Beim Hund arbeite ich dabei angepasst an Anatomie, Befund und Reaktion des Tieres. Mir ist wichtig, nicht „einfach etwas einzurenken“. Es geht vielmehr darum, Beweglichkeit zu prüfen, Einschränkungen wahrzunehmen und den Körper möglichst sanft dabei zu unterstützen, wieder besser in sein Gleichgewicht zu finden. 

 Vorbereitung auf den Termin 

Für den Termin ist es hilfreich, wenn dein Hund möglichst entspannt und nicht direkt vorher stark körperlich ausgelastet ist.

Ein kurzer, ruhiger Lösegang vor der Behandlung ist natürlich in Ordnung. Dein Hund sollte aber nicht direkt vorher intensiv getobt, trainiert oder lange gespielt haben, damit ich seinen Bewegungsablauf möglichst unverfälscht einschätzen kann.
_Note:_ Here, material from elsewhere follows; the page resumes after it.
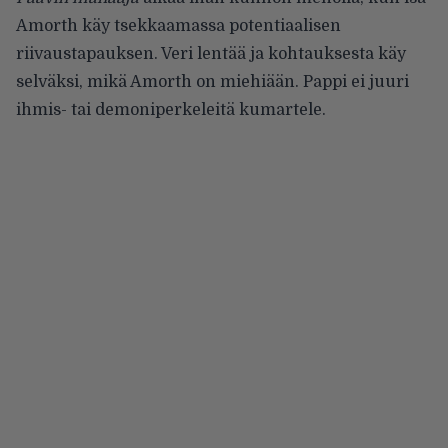
Amorth käy tsekkaamassa potentiaalisen
riivaustapauksen. Veri lentää ja kohtauksesta käy
selväksi, mikä Amorth on miehiään. Pappi ei juuri
ihmis- tai demoniperkeleitä kumartele.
Wenn vorhanden, kannst du Befunde, Röntgenbilder, Operationsberichte oder Videos vom Gangbild gern bereithalten oder vorab mitschicken.


Bitte halte eine Decke bereit, welche der Hund bereits kennt zum ablegen.

 Nach der Behandlung 

 

Nach der Behandlung darf dein Hund die Veränderungen im Körper verarbeiten.

In vielen Fällen ist ein ruhiger Spaziergang im Schritt sinnvoll. So kann dein Hund den neuen Bewegungsablauf besser wahrnehmen und verinnerlichen.

Wildes Spielen, Toben, Springen, sportliche Belastung oder starke körperliche Aktivität direkt nach der Behandlung sind je nach Befund häufig nicht sinnvoll. Die genaue Empfehlung bekommst du immer passend zu deinem Hund und zur jeweiligen Behandlung.

Manche Hunde wirken nach einer Behandlung müde, andere bewegen sich freier oder zeigen erst am nächsten Tag eine Veränderung. Auch das besprechen wir individuell. 

 Auch unsichere oder schwierige Hunde sind nicht pauschal ausgeschlossen 

 

Nicht jeder Hund lässt sofort alles zu – und das ist in Ordnung.
Ich behandle auch Hunde, die unsicher, skeptisch, sehr sensibel, angespannt oder mit bestimmten Situationen schnell überfordert sind. 

Durch meine Erfahrung im Tierheim kenne ich viele verschiedene Hundetypen und weiß, dass Verhalten immer im Zusammenhang gesehen werden sollte.

Mir ist wichtig, dass sich dein Hund möglichst sicher fühlen kann. Deshalb arbeite ich ruhig, beobachte genau und respektiere Grenzen.

Nicht jeder Hund muss beim ersten Termin vollständig behandelt werden. Manchmal ist es sinnvoller, Vertrauen aufzubauen und in kleinen Schritten zu arbeiten, statt etwas zu erzwingen.